You can also run them anytime (as our tox does) using:

pre-commit run --all-files

You can also use tox to run CI in all of the appropriate environments locally, as our cloud CI will:

tox
# or, use the -e flag for a specific environment. For example:
tox -e py36
Rebase on Master and Squash

If you are new to rebase, there are many useful tutorials online, such as Atlassian’s. Feel free to follow your own workflow, though if you have an default git editor set up, interactive rebasing is an easy way to go about it:

git checkout feature/<feature_name_in_snake_case>
git rebase -i master
Create a Pull Request to the master branch

Create a pull request to the master branch. Tests will be be triggered to run via Travis CI. Check that your PR passes CI, since it won’t be reviewed for inclusion until it passes all steps.

For Maintainers

Steps for maintainers are largely the same, with a few additional steps before releasing a new version:

  • Update version in itemset_mining/VERSION, which updates three spots: setup.py, itemset*mining/*_init__.py, and docs/conf.py.

  • Update the CHANGELOG.md and the main README.md (as appropriate).

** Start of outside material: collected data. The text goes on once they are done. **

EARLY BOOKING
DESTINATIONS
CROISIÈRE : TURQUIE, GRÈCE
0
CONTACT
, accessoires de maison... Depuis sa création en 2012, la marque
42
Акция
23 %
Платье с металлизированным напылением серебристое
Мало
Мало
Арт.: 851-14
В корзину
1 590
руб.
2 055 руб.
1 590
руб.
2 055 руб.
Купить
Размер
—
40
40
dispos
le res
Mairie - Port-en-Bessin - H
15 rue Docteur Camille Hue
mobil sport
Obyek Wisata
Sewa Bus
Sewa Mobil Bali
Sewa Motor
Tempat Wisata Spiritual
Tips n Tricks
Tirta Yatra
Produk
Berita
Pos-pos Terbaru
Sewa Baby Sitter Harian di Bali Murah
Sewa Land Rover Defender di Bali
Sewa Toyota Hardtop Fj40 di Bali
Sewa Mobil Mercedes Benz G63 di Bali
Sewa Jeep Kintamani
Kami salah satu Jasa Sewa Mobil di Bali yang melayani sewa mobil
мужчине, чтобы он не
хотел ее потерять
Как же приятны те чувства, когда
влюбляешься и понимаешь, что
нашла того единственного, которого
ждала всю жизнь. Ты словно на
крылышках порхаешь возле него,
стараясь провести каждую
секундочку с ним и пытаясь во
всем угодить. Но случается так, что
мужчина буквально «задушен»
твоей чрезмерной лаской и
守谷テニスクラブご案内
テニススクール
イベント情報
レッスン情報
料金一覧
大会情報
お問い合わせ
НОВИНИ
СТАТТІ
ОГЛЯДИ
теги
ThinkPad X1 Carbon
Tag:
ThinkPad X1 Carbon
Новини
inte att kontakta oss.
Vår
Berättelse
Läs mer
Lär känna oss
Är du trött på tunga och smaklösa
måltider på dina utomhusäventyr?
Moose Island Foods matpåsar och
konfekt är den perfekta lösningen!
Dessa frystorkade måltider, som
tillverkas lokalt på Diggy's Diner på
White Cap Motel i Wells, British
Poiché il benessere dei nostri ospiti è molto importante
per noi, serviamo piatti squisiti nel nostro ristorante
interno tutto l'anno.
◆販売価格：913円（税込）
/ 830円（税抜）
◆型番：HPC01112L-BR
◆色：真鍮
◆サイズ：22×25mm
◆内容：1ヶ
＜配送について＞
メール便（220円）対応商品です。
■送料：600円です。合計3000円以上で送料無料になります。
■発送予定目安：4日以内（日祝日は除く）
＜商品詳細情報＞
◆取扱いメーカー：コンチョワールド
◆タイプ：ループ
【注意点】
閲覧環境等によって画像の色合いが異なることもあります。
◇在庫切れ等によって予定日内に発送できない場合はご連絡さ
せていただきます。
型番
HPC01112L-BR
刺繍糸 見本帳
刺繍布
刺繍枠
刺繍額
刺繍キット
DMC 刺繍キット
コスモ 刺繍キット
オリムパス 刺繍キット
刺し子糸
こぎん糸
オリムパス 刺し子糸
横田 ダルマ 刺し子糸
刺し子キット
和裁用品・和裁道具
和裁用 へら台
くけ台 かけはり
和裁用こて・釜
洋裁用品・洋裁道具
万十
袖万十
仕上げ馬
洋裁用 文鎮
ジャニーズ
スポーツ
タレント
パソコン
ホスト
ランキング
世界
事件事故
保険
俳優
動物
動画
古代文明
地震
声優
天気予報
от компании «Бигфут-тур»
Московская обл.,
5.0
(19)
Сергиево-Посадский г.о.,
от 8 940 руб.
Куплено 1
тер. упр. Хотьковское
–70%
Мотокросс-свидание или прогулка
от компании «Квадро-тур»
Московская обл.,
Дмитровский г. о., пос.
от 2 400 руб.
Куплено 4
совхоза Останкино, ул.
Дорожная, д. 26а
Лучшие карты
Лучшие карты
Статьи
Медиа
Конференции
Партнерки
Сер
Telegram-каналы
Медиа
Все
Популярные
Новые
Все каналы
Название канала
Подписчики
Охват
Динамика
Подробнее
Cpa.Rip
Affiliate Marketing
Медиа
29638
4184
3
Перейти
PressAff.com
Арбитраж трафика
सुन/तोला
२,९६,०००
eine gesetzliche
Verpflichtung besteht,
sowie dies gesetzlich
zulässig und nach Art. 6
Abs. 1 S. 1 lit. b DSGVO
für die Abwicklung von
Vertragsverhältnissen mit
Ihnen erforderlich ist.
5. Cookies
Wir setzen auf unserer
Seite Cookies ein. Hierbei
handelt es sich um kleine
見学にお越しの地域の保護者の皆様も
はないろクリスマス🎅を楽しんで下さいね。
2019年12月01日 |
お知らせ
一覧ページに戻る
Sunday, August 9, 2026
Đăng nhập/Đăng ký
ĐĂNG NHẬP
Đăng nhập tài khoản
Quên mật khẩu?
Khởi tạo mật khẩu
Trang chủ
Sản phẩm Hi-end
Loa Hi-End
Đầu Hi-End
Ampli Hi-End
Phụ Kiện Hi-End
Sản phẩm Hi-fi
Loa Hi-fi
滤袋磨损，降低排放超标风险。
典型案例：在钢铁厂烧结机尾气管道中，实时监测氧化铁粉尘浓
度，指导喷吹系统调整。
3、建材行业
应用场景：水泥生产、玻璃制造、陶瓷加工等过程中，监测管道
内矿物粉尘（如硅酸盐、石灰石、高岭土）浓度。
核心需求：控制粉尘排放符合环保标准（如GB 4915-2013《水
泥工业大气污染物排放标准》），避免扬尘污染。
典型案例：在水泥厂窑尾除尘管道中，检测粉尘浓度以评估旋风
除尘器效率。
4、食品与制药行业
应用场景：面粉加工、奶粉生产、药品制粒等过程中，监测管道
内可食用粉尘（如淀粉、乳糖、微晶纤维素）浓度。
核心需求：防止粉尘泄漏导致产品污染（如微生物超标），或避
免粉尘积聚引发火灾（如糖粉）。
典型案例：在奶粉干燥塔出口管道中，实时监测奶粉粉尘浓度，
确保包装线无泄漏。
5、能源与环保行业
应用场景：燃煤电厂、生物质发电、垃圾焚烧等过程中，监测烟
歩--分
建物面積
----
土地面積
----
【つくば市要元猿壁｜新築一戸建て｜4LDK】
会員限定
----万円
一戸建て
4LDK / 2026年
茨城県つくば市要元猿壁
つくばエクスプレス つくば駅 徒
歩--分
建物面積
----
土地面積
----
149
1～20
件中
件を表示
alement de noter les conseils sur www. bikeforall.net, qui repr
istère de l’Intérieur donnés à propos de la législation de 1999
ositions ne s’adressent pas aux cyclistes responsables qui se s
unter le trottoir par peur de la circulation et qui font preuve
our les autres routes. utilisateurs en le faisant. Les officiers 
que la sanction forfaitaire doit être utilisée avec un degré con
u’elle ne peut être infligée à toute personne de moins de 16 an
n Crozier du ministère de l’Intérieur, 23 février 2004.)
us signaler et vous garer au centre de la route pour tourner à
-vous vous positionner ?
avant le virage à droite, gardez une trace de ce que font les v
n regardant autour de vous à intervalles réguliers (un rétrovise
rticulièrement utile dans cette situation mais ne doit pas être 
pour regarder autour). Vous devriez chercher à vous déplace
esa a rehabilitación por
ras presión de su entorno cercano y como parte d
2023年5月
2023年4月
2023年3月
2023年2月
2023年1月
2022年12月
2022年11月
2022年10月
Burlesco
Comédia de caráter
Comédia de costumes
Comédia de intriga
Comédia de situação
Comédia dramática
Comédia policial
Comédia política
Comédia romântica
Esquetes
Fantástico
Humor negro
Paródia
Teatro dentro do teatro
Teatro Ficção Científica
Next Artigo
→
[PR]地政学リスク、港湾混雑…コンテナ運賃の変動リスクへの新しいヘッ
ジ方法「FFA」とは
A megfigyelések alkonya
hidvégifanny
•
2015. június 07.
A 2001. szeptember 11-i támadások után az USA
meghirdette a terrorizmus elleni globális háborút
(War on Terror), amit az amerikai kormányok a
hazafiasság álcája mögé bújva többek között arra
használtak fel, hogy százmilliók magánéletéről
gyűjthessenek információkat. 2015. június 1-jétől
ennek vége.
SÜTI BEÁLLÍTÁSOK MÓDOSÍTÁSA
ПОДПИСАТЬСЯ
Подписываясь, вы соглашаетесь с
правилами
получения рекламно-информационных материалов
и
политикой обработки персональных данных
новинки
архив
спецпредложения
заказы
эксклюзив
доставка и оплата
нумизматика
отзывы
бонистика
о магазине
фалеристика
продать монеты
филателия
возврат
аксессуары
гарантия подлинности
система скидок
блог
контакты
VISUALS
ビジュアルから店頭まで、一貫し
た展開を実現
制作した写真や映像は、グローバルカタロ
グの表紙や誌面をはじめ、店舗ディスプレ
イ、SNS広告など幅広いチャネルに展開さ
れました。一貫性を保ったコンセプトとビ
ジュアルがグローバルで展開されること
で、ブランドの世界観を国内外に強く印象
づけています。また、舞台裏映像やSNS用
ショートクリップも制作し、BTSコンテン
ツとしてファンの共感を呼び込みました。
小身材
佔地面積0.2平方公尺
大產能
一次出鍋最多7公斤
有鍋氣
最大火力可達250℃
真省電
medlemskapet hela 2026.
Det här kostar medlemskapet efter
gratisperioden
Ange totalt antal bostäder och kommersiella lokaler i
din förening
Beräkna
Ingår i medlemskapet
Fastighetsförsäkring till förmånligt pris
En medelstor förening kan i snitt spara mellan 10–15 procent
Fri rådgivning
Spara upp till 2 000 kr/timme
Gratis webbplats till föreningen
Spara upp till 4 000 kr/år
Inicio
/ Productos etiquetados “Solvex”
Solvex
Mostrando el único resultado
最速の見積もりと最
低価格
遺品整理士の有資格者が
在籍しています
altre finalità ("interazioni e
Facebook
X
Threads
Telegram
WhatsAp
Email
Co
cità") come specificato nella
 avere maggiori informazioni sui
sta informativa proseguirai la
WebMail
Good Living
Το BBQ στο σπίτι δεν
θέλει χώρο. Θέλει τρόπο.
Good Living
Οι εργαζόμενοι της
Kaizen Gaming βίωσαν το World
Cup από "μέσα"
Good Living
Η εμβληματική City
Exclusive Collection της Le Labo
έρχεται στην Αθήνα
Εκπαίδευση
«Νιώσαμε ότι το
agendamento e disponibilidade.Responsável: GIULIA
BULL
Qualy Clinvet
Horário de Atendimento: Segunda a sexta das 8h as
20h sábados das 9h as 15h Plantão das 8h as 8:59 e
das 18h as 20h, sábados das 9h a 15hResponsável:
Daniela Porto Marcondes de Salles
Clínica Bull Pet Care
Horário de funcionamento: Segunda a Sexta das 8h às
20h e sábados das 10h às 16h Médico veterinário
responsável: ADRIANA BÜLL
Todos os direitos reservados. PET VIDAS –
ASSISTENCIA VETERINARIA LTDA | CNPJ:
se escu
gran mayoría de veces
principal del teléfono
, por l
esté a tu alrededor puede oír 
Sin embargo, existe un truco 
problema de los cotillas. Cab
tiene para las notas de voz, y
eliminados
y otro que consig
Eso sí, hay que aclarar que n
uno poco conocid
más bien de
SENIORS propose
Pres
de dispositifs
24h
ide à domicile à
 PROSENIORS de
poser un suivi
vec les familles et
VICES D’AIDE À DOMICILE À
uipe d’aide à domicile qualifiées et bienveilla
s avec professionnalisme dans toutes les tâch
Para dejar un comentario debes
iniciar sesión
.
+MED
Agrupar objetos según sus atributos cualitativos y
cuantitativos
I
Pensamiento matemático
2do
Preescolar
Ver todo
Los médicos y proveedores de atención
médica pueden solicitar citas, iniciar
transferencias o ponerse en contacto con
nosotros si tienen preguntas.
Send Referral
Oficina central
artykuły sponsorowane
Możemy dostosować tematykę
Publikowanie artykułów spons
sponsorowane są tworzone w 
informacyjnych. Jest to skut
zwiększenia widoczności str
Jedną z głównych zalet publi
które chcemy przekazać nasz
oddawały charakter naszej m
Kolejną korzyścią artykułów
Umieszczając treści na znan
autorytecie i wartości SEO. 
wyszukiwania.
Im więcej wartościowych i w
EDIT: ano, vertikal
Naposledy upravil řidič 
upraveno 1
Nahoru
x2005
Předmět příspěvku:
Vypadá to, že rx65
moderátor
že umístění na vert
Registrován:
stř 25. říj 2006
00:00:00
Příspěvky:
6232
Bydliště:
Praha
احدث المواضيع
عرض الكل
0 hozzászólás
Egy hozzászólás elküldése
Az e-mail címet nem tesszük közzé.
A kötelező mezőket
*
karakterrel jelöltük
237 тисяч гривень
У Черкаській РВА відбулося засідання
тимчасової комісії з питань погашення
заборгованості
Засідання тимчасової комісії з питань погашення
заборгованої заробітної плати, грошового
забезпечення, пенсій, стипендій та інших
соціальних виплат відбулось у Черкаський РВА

  • Rebuild the docs in your local version to verify how they render using:

    pip install -e ".[dev]"
    cd docs
    make html
    
  • Test distribution using TestPyPI with Twine:

    # Installation
    python3 -m pip install --user --upgrade setuptools wheel
    python3 -m pip install --user --upgrade twine
    
    # Build/Upload dist and install library
    python3 setup.py sdist bdist_wheel
    python3 -m twine upload --repository-url https://test.pypi.org/legacy/ dist/*
    pip install itemset-mining --index-url https://test.pypi.org/simple/
    
  • Releases are indicated using git tags. Create a tag locally for the appropriate commit in master, and push that tag to GitHub. Travis’s CD is triggered on tags within master:

    git tag -a v<#.#.#> <SHA-goes-here> -m "itemset-mining version <#.#.#>"
    git push origin --tags